First, let's consider how to calculate \(\text{DP}(p, j)\) for \(j \in [1, p]\). Naturally, \(S\) must contain position \(p\), where there is a one, hence we consider \(j \geq 1\). So we have \(j-1\) ones to distribute among positions \(1, \ldots, p-1\). The number of days \(x\) that share a common prefix with \(r\) at least down to position \(p+1\) and are disjoint from \(S\), is exactly \(2^{p-j}\), because at positions where we do not choose ones in \(S\), we can have any bits, and every such binary sequence corresponds to a value less than \(r\) (because it has a common prefix down to position \(p+1\) and a 0 at position \(p\), where \(r\) has a 1). Therefore, \[ \text{DP}(p, j) = 2^{p-j} + a_p + \text{sum of } j-1 \text{ largest } a_k \text{ for } 1 \leq k < p. \]

Next, calculating \(\text{DP}(i, j)\) for \(i > p\), we have two possibilities. If \(r_i = 1\), we know we must have \(S_i = 0\). Then no value \(a_i\) is added to the sum, and the number of days disjoint from \(S\), less than \(r\), and sharing a common prefix with \(r\) at least down to position \(i+1\), increases relative to that counted in \(\text{DP}(i-1, j)\). This is because we now allow days \(x\) where \(x_i\) can be 0, whereas previously we did not, as \(x_i\) had to be the same as \(r_i\). This number increases by exactly \(2^{i-1-j}\), because at positions \(1, \dots, i-1\), where we do not choose ones in \(S\), we can have any bits. Thus, we get the formula \[ \text{DP}(i, j) = \text{DP}(i-1, j) + 2^{i-1-j}. \]

If, however, \(r_i = 0\), we can have \(S_i = 1\) or \(S_i = 0\). In the first case, we add \(a_i\) to the sum, and the number of days \(x\) disjoint from \(S\), less than \(r\), and sharing a common prefix with \(r\) at least down to position \(i+1\), does not change (new days must have \(x_i = 0\), and we also have \(r_i = 0\)). In the second case, we do not add \(a_i\) to the sum, but the number of days also does not change, because new days must have \(x_i = 0\), as they must be the same as \(r\) at positions greater than \(i\) and must be less than \(r\) (so they cannot have \(x_i = 1\)). We thus obtain the formula \[ \text{DP}(i, j) = \max(\text{DP}(i-1, j-1) + a_i, \text{DP}(i-1, j)). \]

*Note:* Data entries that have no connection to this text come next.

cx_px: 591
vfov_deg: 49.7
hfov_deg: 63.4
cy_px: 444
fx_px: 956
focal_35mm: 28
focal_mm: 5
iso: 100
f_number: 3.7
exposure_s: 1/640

Finally, it is enough to look at \(\text{DP}(n, j)\) for \(j \in [1, n]\) and find the maximum among the values \(\text{DP}(n, j) + c \cdot 2^{n-j}\), because our value \(\text{DP}(n, j)\) corresponds to the calculated \(h\) restricted only to masks in which exactly \(j\) bits are set, and the highest common bit of \(S\) and \(r\) is at position \(p\).

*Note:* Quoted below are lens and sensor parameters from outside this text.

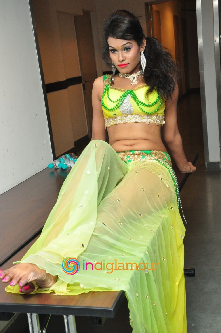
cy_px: 166
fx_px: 485
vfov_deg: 37.9
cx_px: 110
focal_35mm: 52
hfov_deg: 25.7
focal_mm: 35
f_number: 10
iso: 1600
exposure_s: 1/125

By repeating this algorithm for all positions \(p\) from \(1\) to \(n\), where \(r\) has a set bit, as well as for the special case where we consider masks \(S\) disjoint from \(r\) (we solve it with a similar dynamic programming approach that starts from an artificial position \(p = 0\)), we can find the maximum value \(\sum_{i \in S} a_i + g(S)\) in \(O(n^3)\) complexity for a single \(d\). Combined with binary search over \(d\), this yields a solution with \(O(n^3 \cdot \log(\text{ans}))\) complexity, where \(\text{ans}\) is the answer to the problem.